During the Great British Beer Festival this past August, The Guardian published an article denoting its top ten favorite beers at the festival. While all are ales (perhaps some habits are difficult to break), three are directly influenced by the now 30 year-old American brewing revolution, one is brewed by an American in Somerset, and one an AIPA from California itself: Sierra Nevada Torpedo. This reminds me of a Dutch brewery which specifically sought to replicate west coast American beers (to the point where all their hops were imported from the PNW) and remained a going concern throughout the three years I lived in Holland, and I’ve heard a story courtesy of the beer geek mailing list I mentioned above about one or two craft breweries in Franconia that are, gasp, brewing American-inspired ales.
I should also note that the West Country is represented by four entries, and two alone in Devon and Cornwall.
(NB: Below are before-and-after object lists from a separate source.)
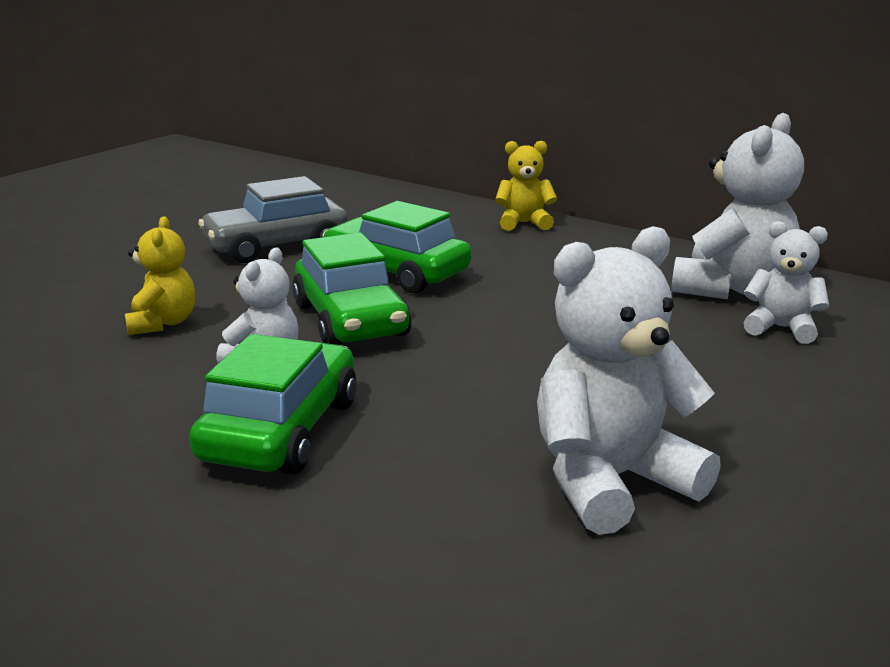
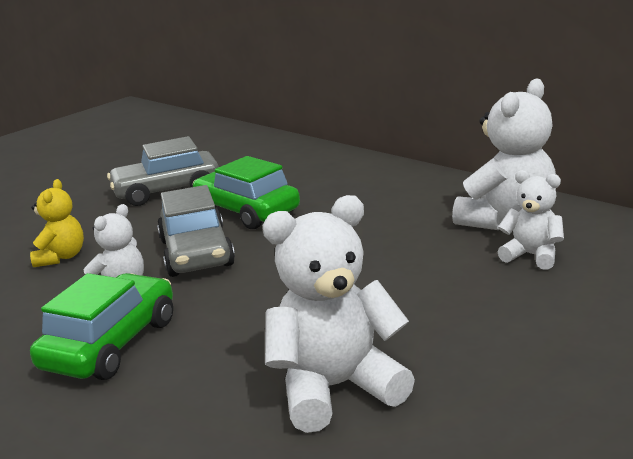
camera: 10 degrees right, 0 degrees up
green car [292,233,411,345] -> grey car [157,185,235,277]
yellow teddy bear [495,141,557,231] -> none

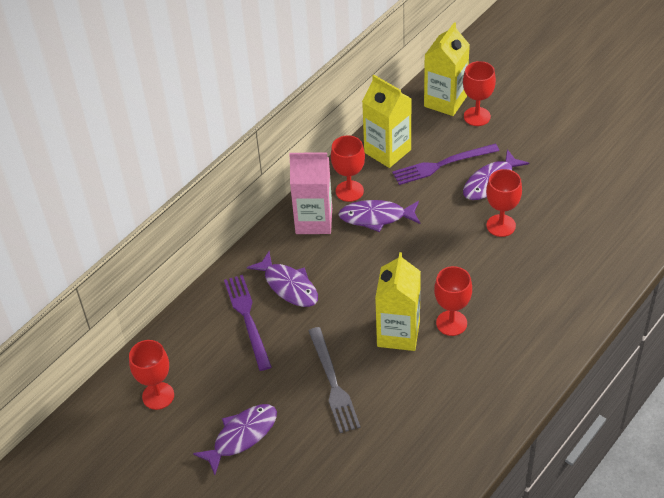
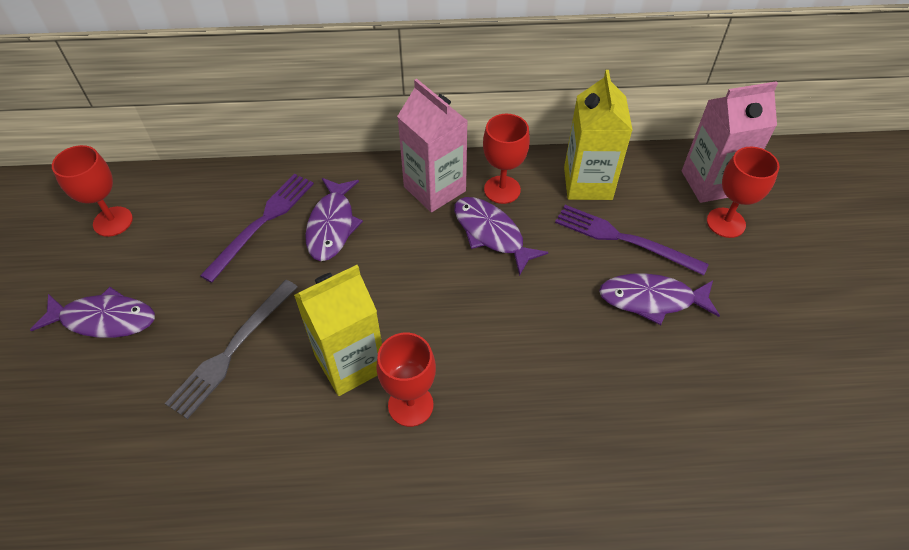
camera: 45 degrees right, 5 degrees up
yellow carton [424,22,470,116] -> pink carton [682,81,778,203]
red goblet [486,169,522,237] -> none

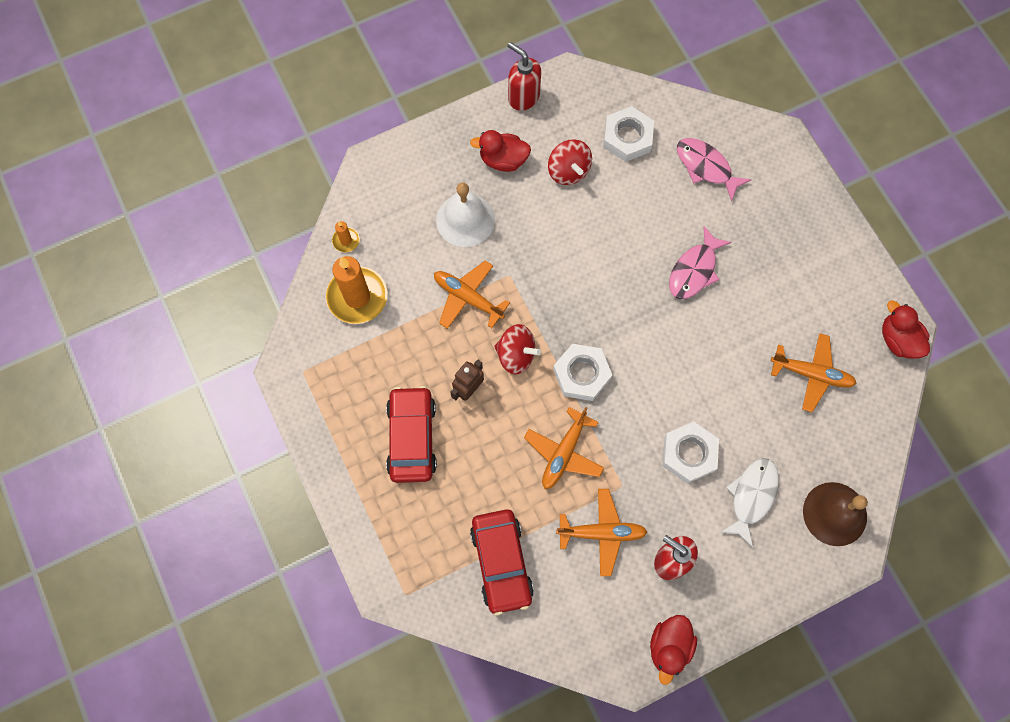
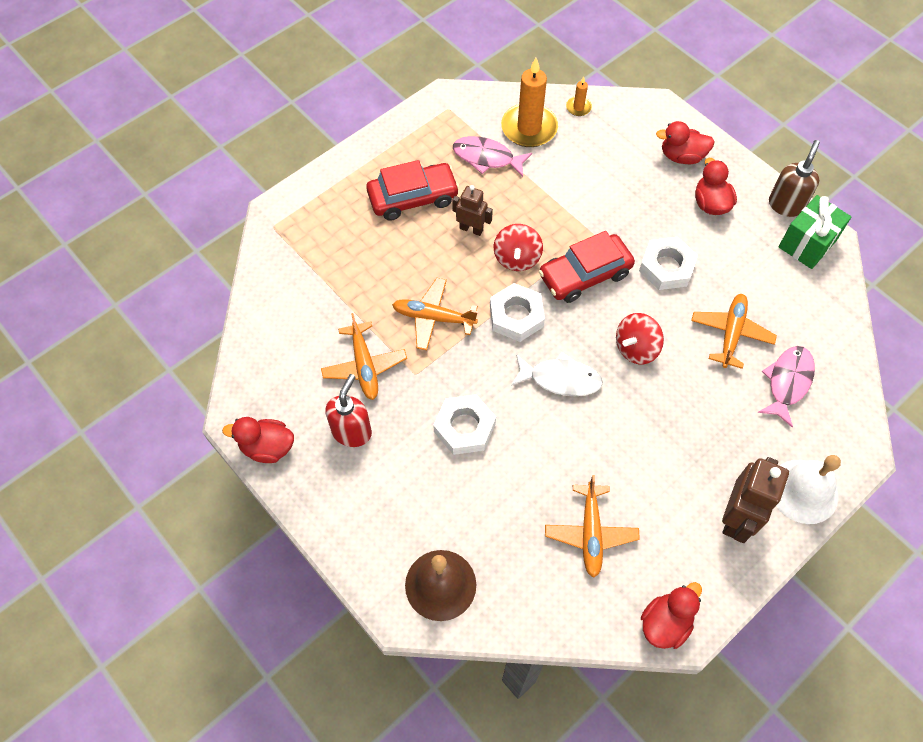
camera: 75 degrees right, 10 degrees down
orange plane [434,261,510,329] -> orange plane moved to [691,294,777,369]
white bell [436,182,495,247] -> white bell moved to [776,455,841,524]
red car [470,509,534,615] -> red car moved to [539,231,635,303]
red soap dispenser [508,42,541,111] -> brown soap dispenser [769,140,820,217]
red spinning top [548,139,592,185] -> red spinning top moved to [616,313,664,364]
white nut [603,106,654,162] -> white nut moved to [639,237,698,290]
pink fish [669,226,732,299] -> pink fish moved to [453,136,532,177]
white fish [721,458,779,547] -> white fish moved to [511,352,603,396]
none -> red duck [656,121,715,164]
none -> brown robot [722,457,789,543]
none -> green gift [779,195,851,269]

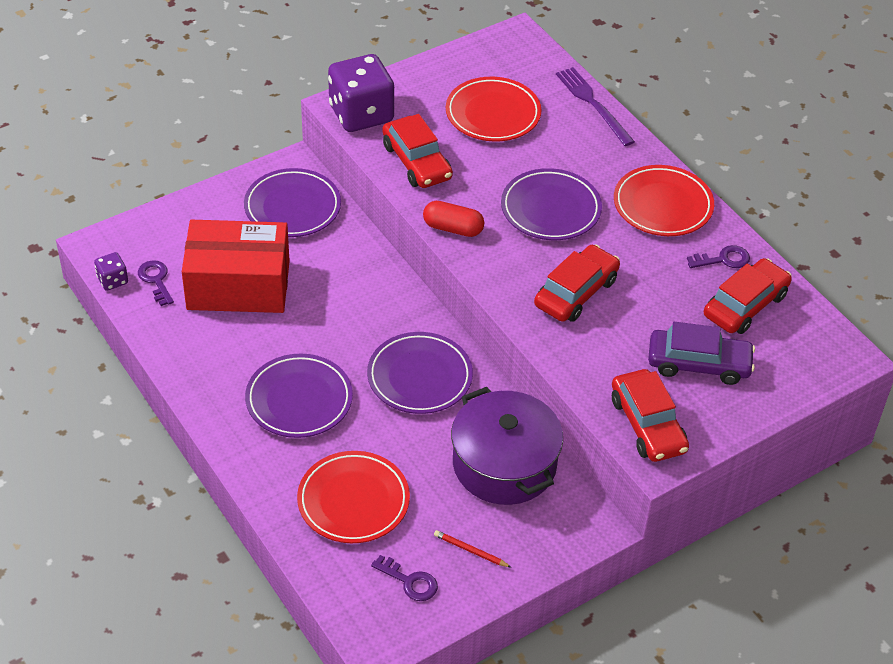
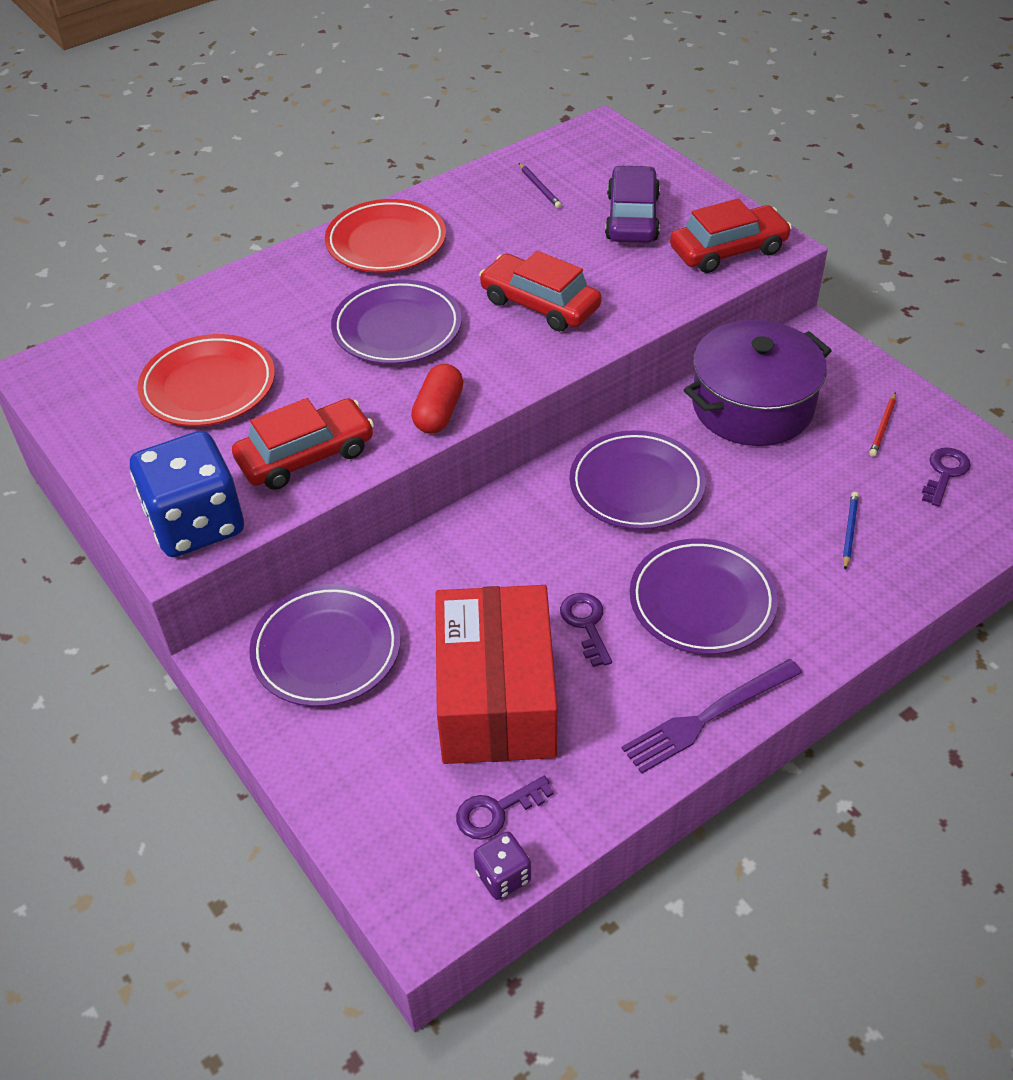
camera: 90 degrees left, 0 degrees up
red plate [297,451,410,543] -> blue pencil [843,492,859,570]
purple dice [328,54,394,132] -> blue dice [130,431,244,557]
purple fork [556,67,635,146] -> purple fork moved to [622,659,802,774]
purple key [687,245,750,268] -> purple key moved to [560,593,612,667]
red car [704,258,792,334] -> purple pencil [519,163,562,208]

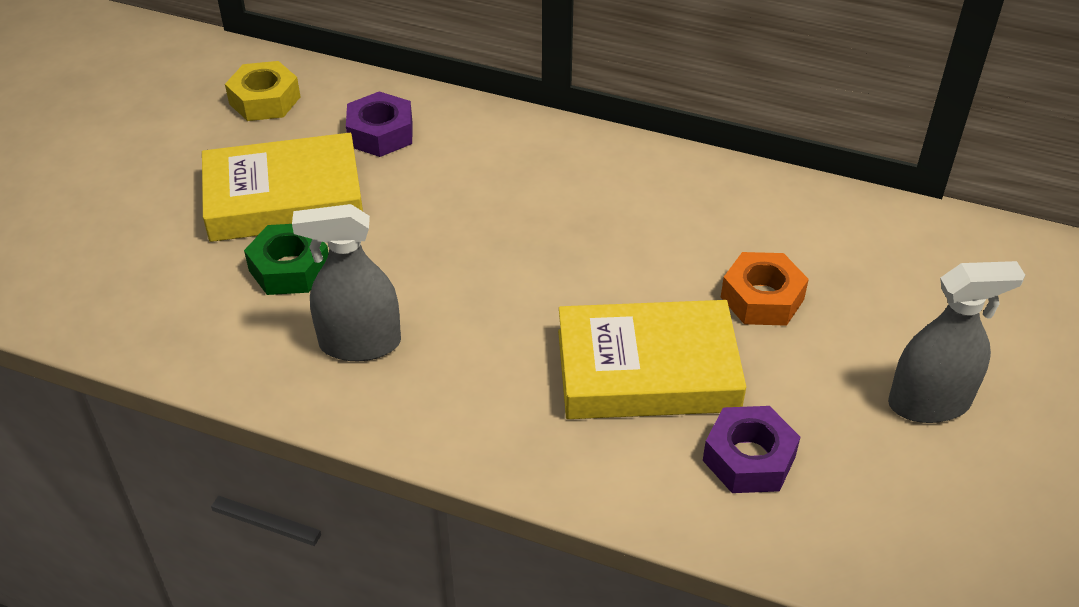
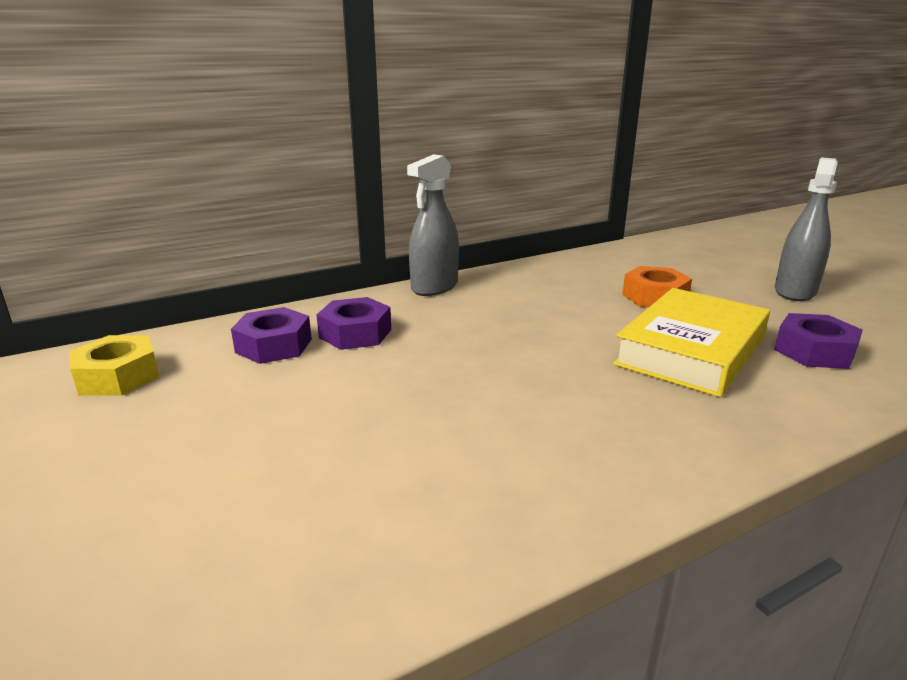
camera: 50 degrees left, 20 degrees down
yellow book [202,133,363,242] -> none
green nut [244,224,329,295] -> none
grey spray bottle [292,204,401,361] -> grey spray bottle moved to [407,154,459,296]
none -> purple nut [317,297,391,350]

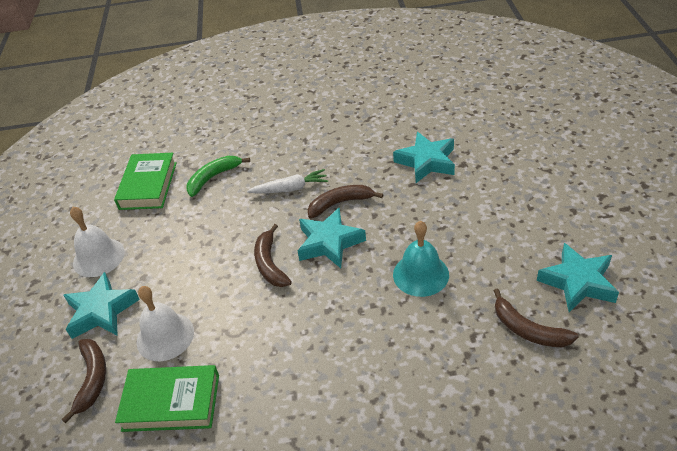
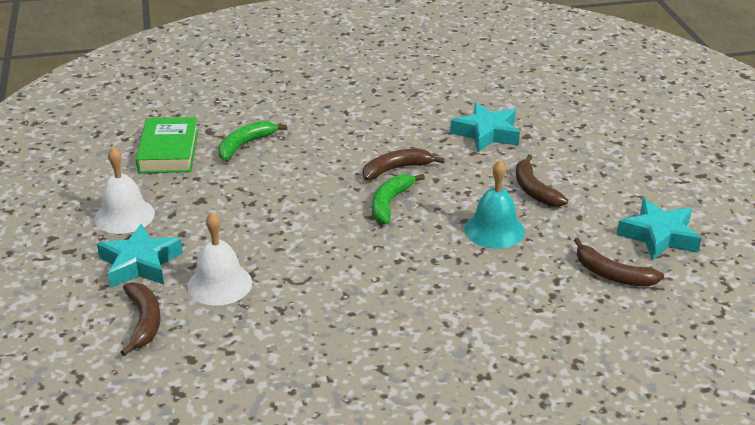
camera: 10 degrees left, 10 degrees down
green book [115,365,219,432] -> none
white carrot [247,169,328,193] -> none
brown banana [254,224,292,287] -> brown banana moved to [516,154,568,207]
turquoise star [298,207,366,268] -> green banana [372,174,425,224]

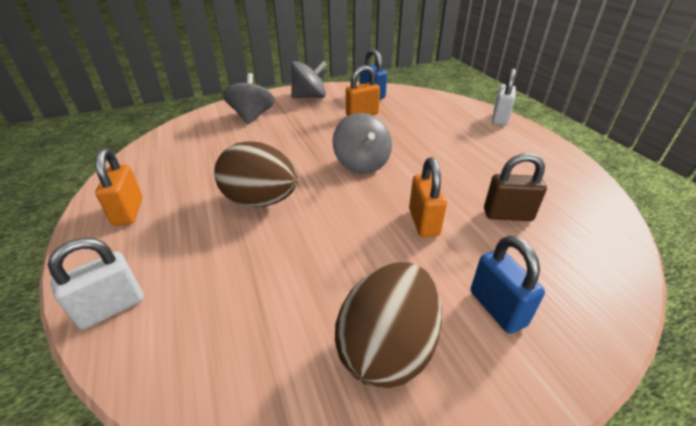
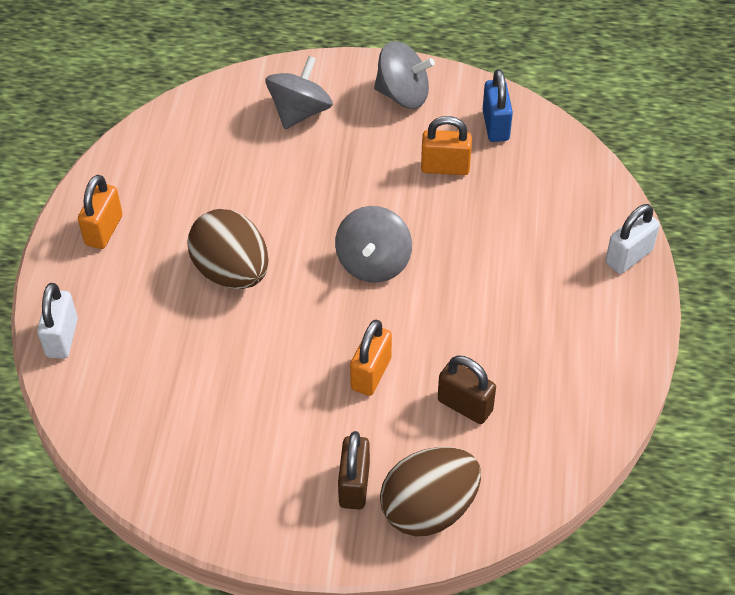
camera: 30 degrees right, 15 degrees up
white padlock [48,238,144,330] -> white padlock turned 75 degrees counterclockwise [37,283,78,359]
brown egg [335,262,442,389] -> brown egg moved to [380,447,481,536]
blue padlock [471,235,545,334] -> brown padlock [338,431,370,509]

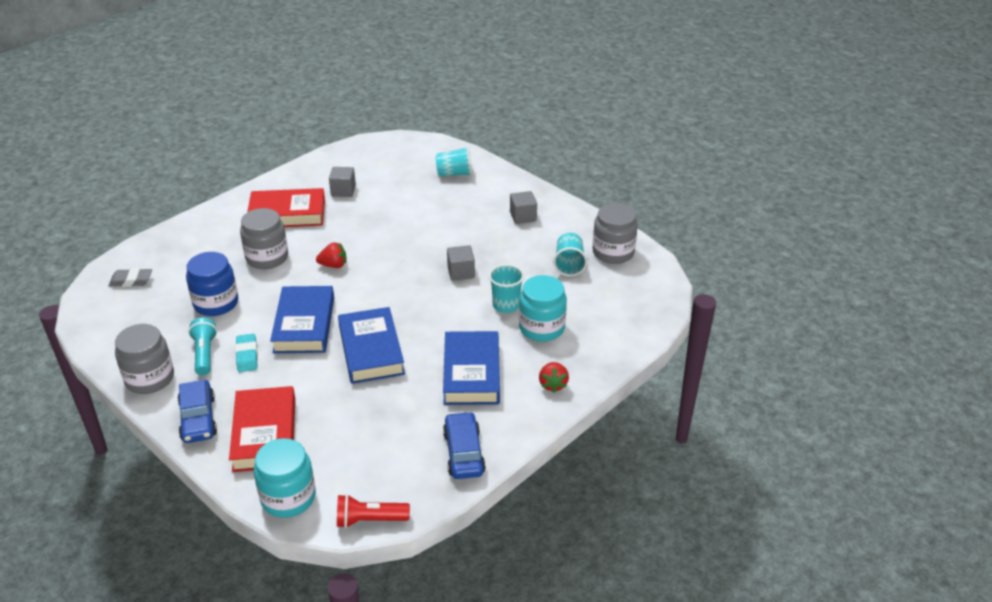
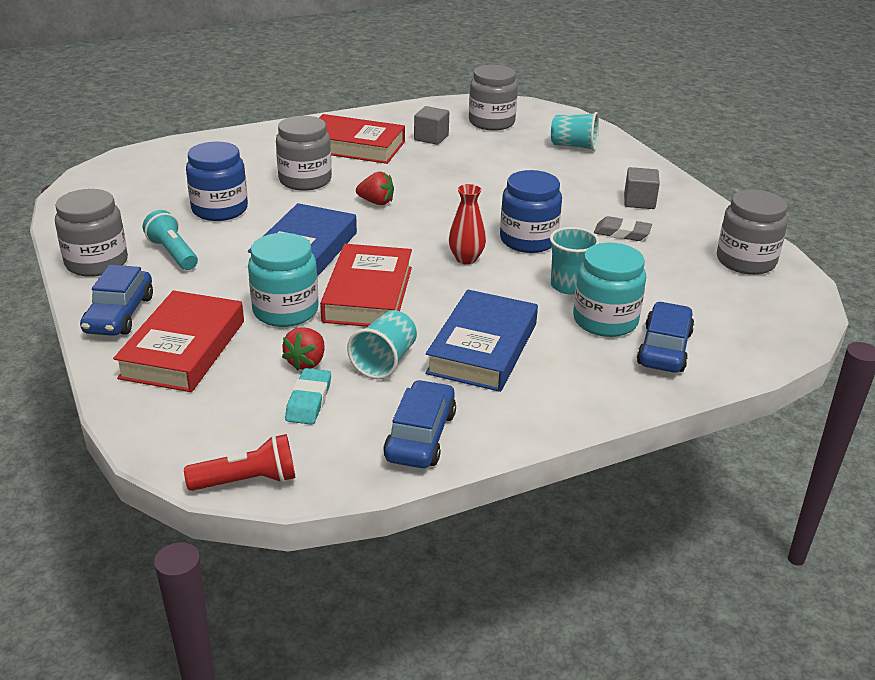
camera: 20 degrees right, 5 degrees down
grey eraser [109,268,152,287] -> grey eraser moved to [594,216,652,241]
turquoise flashlight [188,318,217,376] -> turquoise flashlight turned 45 degrees counterclockwise [143,210,198,270]
turquoise eraser [235,334,258,372] -> turquoise eraser moved to [285,368,331,425]
turquoise jar [254,438,316,518] -> turquoise jar moved to [248,233,319,327]
red flashlight [337,494,410,528] -> red flashlight turned 150 degrees clockwise [184,434,295,491]
blue book [338,307,405,384] -> red book [320,244,412,327]
grey cube [447,245,475,281] -> blue jar [500,170,562,253]
red strawberry [539,362,569,393] -> red strawberry moved to [282,327,325,371]
turquoise cup [553,233,587,276] -> turquoise cup moved to [347,310,417,379]
none -> red vase [449,184,486,264]
none -> grey jar [469,65,518,131]
none -> blue car [637,302,694,373]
I’ve been pretty harsh on the beers down here in Devon and Cornwall over the years (a sentiment that of course did not get broadcast to the coffee and toast set here on Radio Devon last week). While there are a couple standout beers — Summerskills Bitter for one, and South Hams occasionally will release a porter that is just sublime — overall the regional stylistic tendency is “eh”. However, I clearly need to revisit the local beers with a fresh perspective if they’re starting to garner some positive press.
When I started in the beer world, the influence only went to the west from the east, across the Atlantic. It’s nice to see the favor returned, and the side effect that is having on old world appreciation of our new world beers and brewing culture. Globalisation often gets unfairly criticized – I teach an entire class that to some (if they’re not paying attention) might appear to be an assault on this phenomenon. But if its helping bring us all better beer, isn’t that a point in the win column?